Viaje por tres mundos – Alexander Abramov, Serguei Abramov

—Si no pecas contra la razón, no lograrás nada en el mundo. ¡¿Sabes quién lo dijo?! Einstein.

La conversación seguía siendo incomprensible para mí. Tosí.

—Perdone —dijo Nikodímov turbado—. Nos apasionamos demasiado. Sus sueños no nos dejan tranquilos.

—¿Son sueños? —indagué dudoso.

—¡Ah!, ¿duda? Eso quiere decir que ha pensado en ello. ¿No cree que sería mejor empezar a aclararlo con su explicación?

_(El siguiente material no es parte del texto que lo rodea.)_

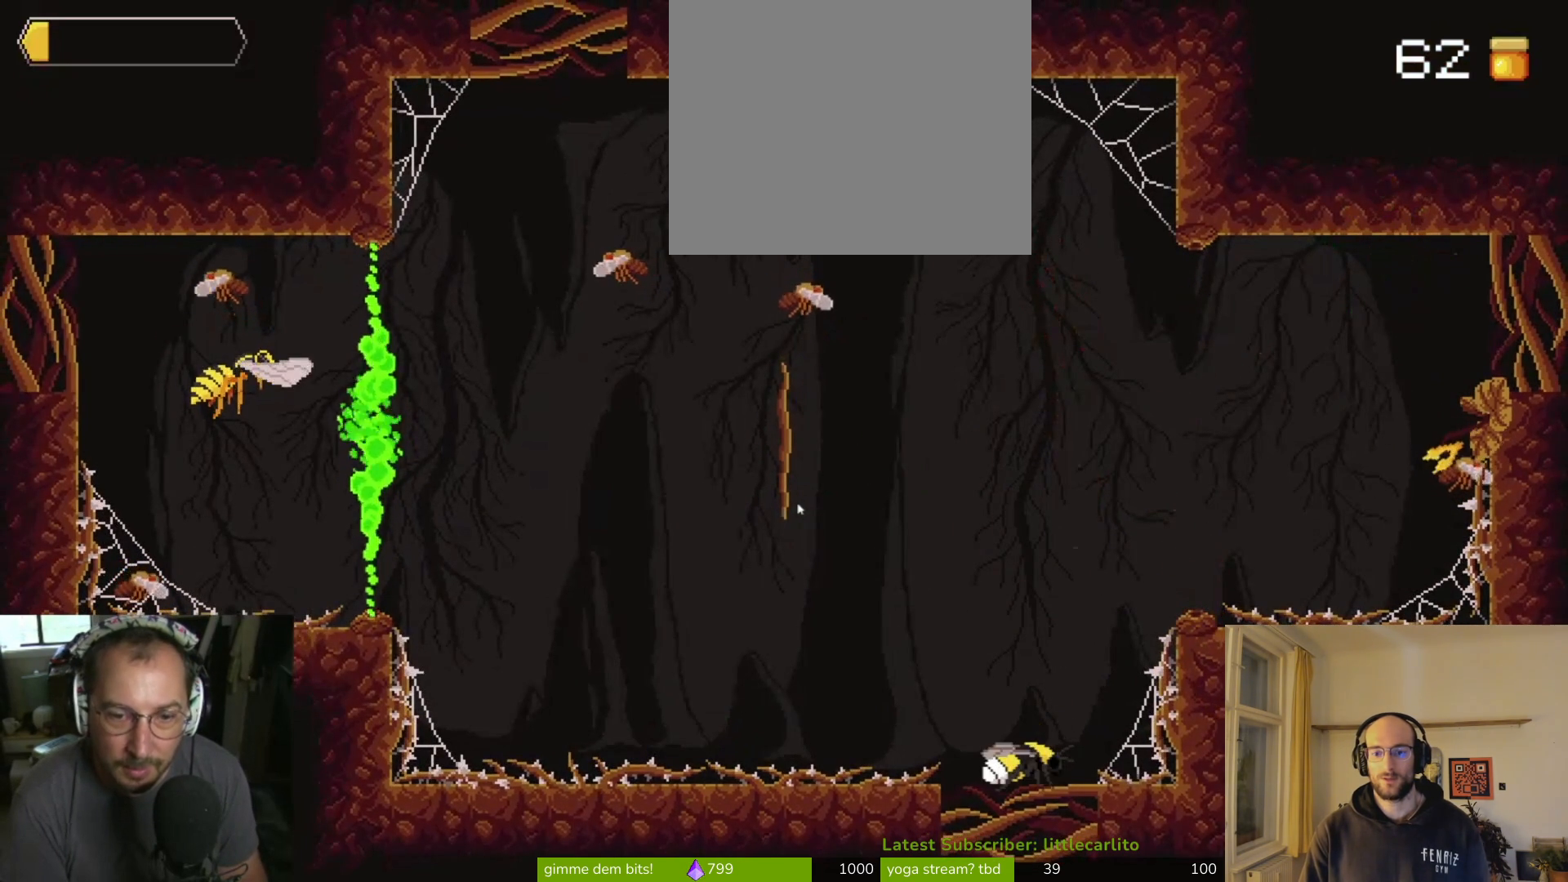
{"buttons": ["CROSS"], "left_stick": "center", "right_stick": "center", "events": [[167, "CROSS", "down"]]}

Recordando la carcajada de Galia y sin temor a escucharla de nuevo, repetí obstinado el mito sobre los Jekyll y Hide que se encuentran en los cursos del espacio-tiempo. En mi relato imperaba el antimundo, la multiplicidad de los mundos y la mística; porque no tenía otra explicación. ¿Y en qué otra cosa podría creer?

Nikodímov ni se rió, sólo preguntó:

—¿Ha estudiado física?

—Sí, pero apenas un curso elemental —repuse mientras pensaba: «ahora empezará lo terrible». Sin embargo, Nikodímov sólo acarició su barbita y afirmó:

—Buena preparación es ésa. Y con la ayuda de esos conocimientos, ¿cómo se imagina la multiplicidad de los mundos? Digamos, por ejemplo, en las coordenadas cartesianas.

Escrutando mi memoria, encontré la utopía de Wells, donde mister Barnstaple recorre un camino sin doblar hacia los lados. Así se lo relaté a Nikodímov.

—Excelente —apuntó Nikodímov—, empezaremos desde ahí. ¿Con qué compara Wells nuestro espacio tridimensional? Con un libro en el cual cada página es un mundo de dos dimensiones. Siendo así, sería posible suponer la existencia en nuestro espacio multidimensional de mundos vecinos tridimensionales que se desarrollasen paralelos, relativamente, en el tiempo. Esto es según Wells. Cuando él escribió su novela, después de la Primera Guerra Mundial, el genial Dirac era aún muy joven. Dirac logró fama en los años treinta, al exponer su brillante teoría. Usted, naturalmente, se imagina lo que es «el vacío de Dirac».

—Más o menos —afirmé con cautela—. En general no es un vacío, sino algo así como una papilla neutrina-anti-neutrina, como el plankton en el mar.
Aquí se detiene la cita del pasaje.